**About this task**
Each record must come back unchanged in your answer, stripped of its images.

*** Provided records Section Begins ***

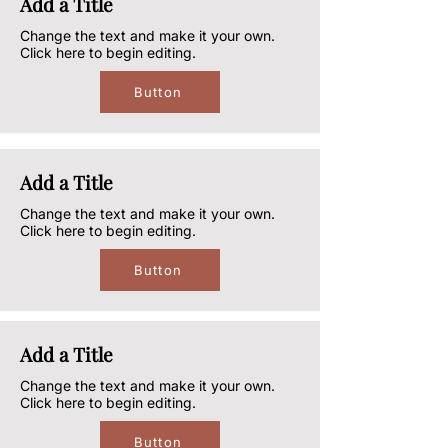
Add a Title
Change the text and make it your own.
Click here to begin editing.
Button
Add a Title
Change the text and make it your own.
Click here to begin editing.
Button
Add a Title
Change the text and make it your own.
Click here to begin editing.
Button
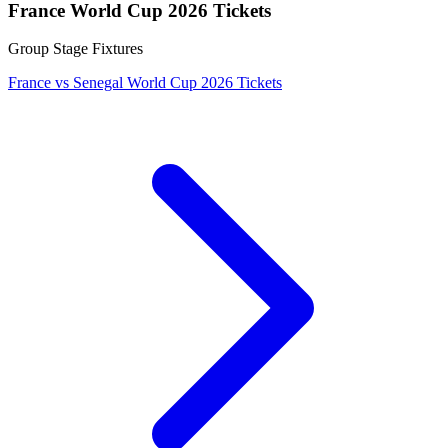
France World Cup 2026 Tickets
Group Stage Fixtures
France vs Senegal World Cup 2026 Tickets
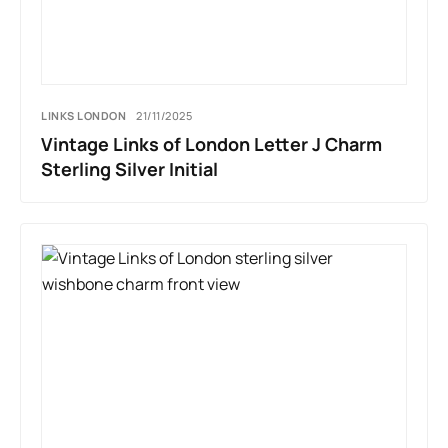
LINKS LONDON
21/11/2025
Vintage Links of London Letter J Charm
Sterling Silver Initial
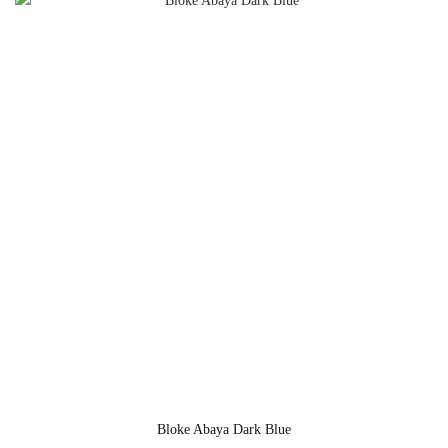
Bloke Abaya Dark Blue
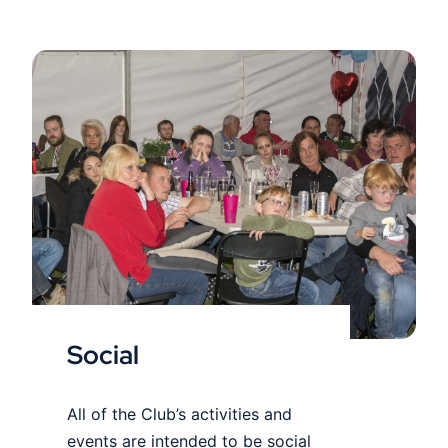
Social
Social
All of the Club’s activities and
events are intended to be social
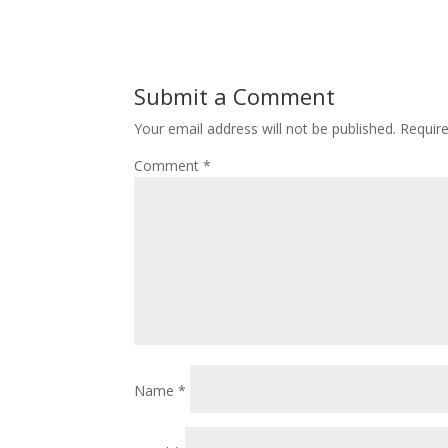
Submit a Comment
Your email address will not be published.
Requir
Comment
*
Name
*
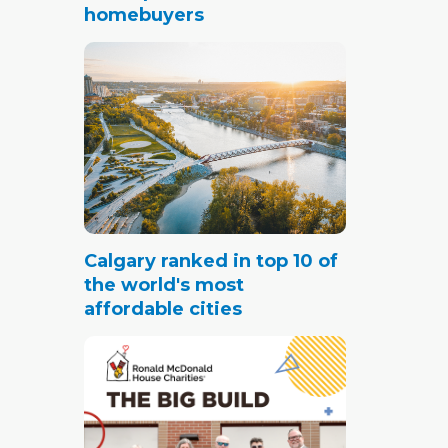
homebuyers
ale
ll, new
ent
s, the
t
Calgary ranked in top 10 of
the world's most
affordable cities
 months
 three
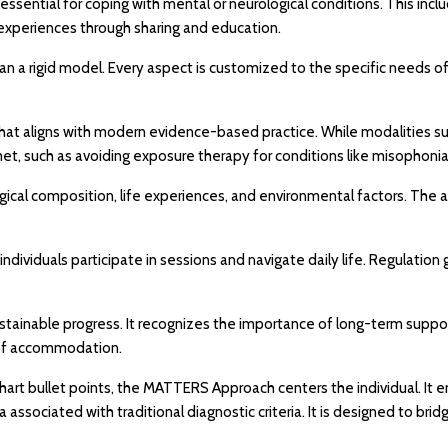
ential for coping with mental or neurological conditions. This inc
 experiences through sharing and education.
 a rigid model. Every aspect is customized to the specific needs of the
 that aligns with modern evidence-based practice. While modalities suc
met, such as avoiding exposure therapy for conditions like misophonia
gical composition, life experiences, and environmental factors. The
 individuals participate in sessions and navigate daily life. Regulati
ainable progress. It recognizes the importance of long-term support
s of accommodation.
-chart bullet points, the MATTERS Approach centers the individual. 
ma associated with traditional diagnostic criteria. It is designed t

*** Provided records Section Ends ***

**Solution to this problem**
Add a Title
Change the text and make it your own.
Click here to begin editing.
Button
Add a Title
Change the text and make it your own.
Click here to begin editing.
Button
Add a Title
Change the text and make it your own.
Click here to begin editing.
Button
France World Cup 2026 Tickets
Group Stage Fixtures
France vs Senegal World Cup 2026 Tickets
LINKS LONDON
21/11/2025
Vintage Links of London Letter J Charm
Sterling Silver Initial
Bloke Abaya Dark Blue
Social
Social
All of the Club’s activities and
events are intended to be social
Submit a Comment
Your email address will not be published.
Requir
Comment
*
Name
*
homebuyers
ale
ll, new
ent
s, the
t
Calgary ranked in top 10 of
the world's most
affordable cities
 months
 three
ential for coping with mental or neurological conditions. This inc
 experiences through sharing and education.
 a rigid model. Every aspect is customized to the specific needs of the
 that aligns with modern evidence-based practice. While modalities suc
met, such as avoiding exposure therapy for conditions like misophonia
gical composition, life experiences, and environmental factors. The
 individuals participate in sessions and navigate daily life. Regulati
ainable progress. It recognizes the importance of long-term support
s of accommodation.
-chart bullet points, the MATTERS Approach centers the individual. 
ma associated with traditional diagnostic criteria. It is designed t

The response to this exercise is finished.